Transcribed page text:
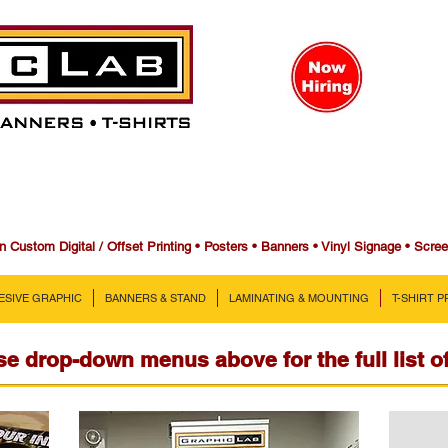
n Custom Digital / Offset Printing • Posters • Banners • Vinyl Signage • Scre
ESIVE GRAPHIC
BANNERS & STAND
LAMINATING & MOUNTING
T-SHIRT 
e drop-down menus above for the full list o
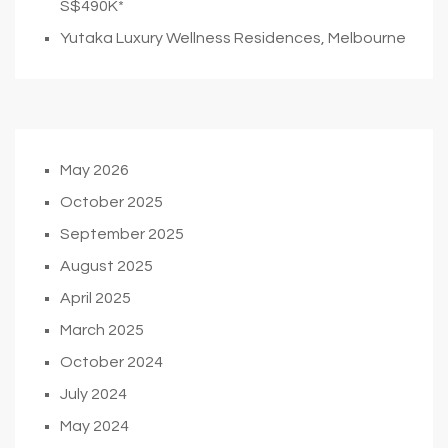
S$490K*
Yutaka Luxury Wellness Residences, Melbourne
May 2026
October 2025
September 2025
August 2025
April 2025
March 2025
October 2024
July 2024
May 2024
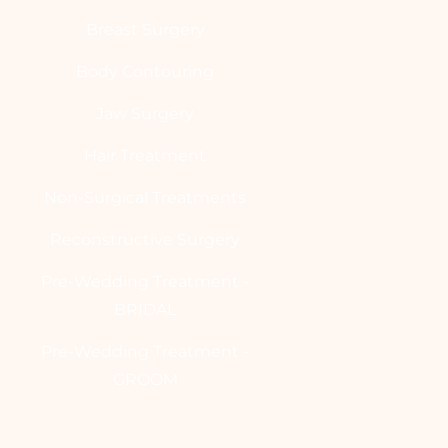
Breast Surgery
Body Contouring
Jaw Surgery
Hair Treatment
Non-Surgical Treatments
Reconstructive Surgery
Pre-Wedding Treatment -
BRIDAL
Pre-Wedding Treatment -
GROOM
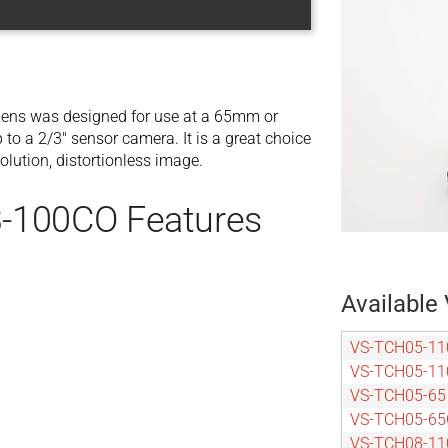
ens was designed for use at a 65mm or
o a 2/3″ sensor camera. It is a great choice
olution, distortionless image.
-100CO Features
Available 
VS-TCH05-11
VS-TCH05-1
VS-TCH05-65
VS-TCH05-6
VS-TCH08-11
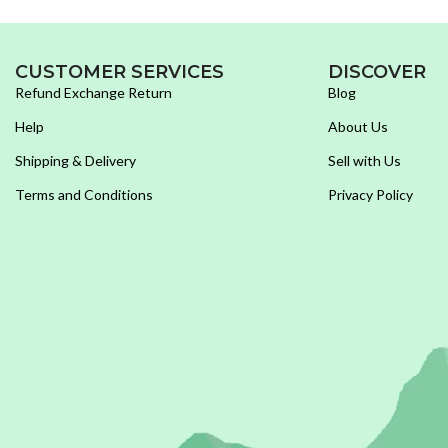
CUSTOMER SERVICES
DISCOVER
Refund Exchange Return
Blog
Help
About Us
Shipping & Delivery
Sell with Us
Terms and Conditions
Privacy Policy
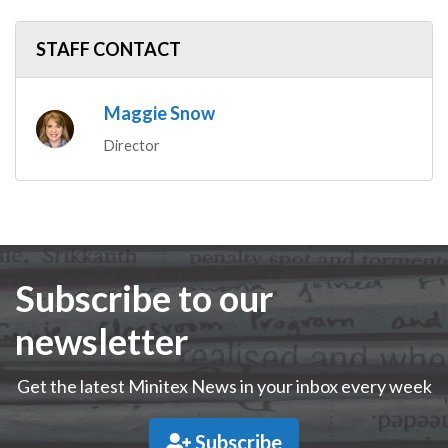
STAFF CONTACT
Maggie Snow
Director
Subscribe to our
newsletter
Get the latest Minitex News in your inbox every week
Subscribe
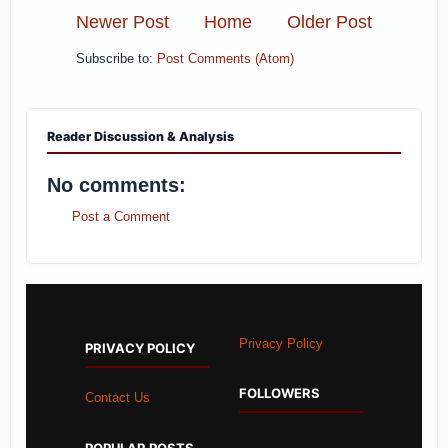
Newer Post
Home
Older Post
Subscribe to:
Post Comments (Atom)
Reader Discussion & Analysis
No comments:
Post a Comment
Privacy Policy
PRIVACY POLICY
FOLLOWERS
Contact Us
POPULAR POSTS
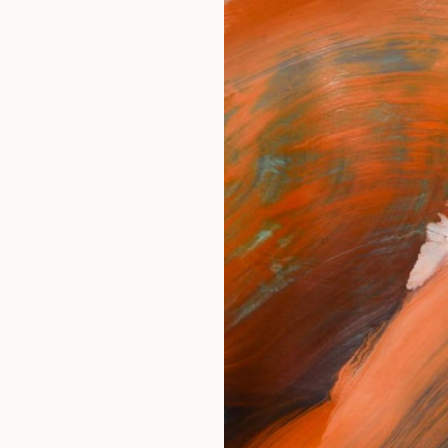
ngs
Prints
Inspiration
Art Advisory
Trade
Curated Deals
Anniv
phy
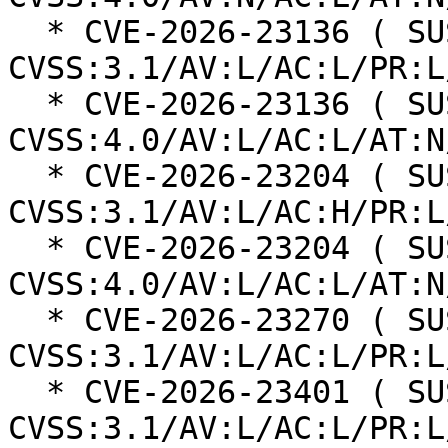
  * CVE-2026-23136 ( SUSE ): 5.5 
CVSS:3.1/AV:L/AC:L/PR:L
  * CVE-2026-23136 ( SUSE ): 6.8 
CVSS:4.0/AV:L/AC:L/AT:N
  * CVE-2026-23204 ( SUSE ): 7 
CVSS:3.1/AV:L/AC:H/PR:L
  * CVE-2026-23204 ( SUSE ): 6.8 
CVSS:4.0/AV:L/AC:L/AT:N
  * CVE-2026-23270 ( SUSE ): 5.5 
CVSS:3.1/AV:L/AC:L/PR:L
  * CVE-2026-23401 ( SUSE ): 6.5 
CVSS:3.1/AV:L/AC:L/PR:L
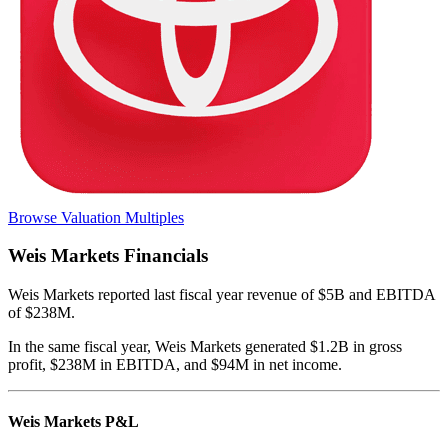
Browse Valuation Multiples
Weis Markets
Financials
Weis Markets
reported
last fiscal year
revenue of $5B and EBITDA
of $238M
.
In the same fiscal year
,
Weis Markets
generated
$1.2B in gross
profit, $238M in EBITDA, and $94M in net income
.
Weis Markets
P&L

TASK ITEM: Recast the part of the items that opens with the line containing "CVE-2026-23136 ( SUSE ): 5.5" and runs through the end of the items as a numbered list, leaving out blank lines and the pictures.

OUTPUT FOR THIS TASK:
1.   * CVE-2026-23136 ( SUSE ): 5.5 
2. CVSS:3.1/AV:L/AC:L/PR:L
3.   * CVE-2026-23136 ( SUSE ): 6.8 
4. CVSS:4.0/AV:L/AC:L/AT:N
5.   * CVE-2026-23204 ( SUSE ): 7 
6. CVSS:3.1/AV:L/AC:H/PR:L
7.   * CVE-2026-23204 ( SUSE ): 6.8 
8. CVSS:4.0/AV:L/AC:L/AT:N
9.   * CVE-2026-23270 ( SUSE ): 5.5 
10. CVSS:3.1/AV:L/AC:L/PR:L
11.   * CVE-2026-23401 ( SUSE ): 6.5 
12. CVSS:3.1/AV:L/AC:L/PR:L
13. Browse Valuation Multiples
14. Weis Markets
15. Financials
16. Weis Markets
17. reported
18. last fiscal year
19. revenue of $5B and EBITDA
20. of $238M
21. .
22. In the same fiscal year
23. ,
24. Weis Markets
25. generated
26. $1.2B in gross
27. profit, $238M in EBITDA, and $94M in net income
28. .
29. Weis Markets
30. P&L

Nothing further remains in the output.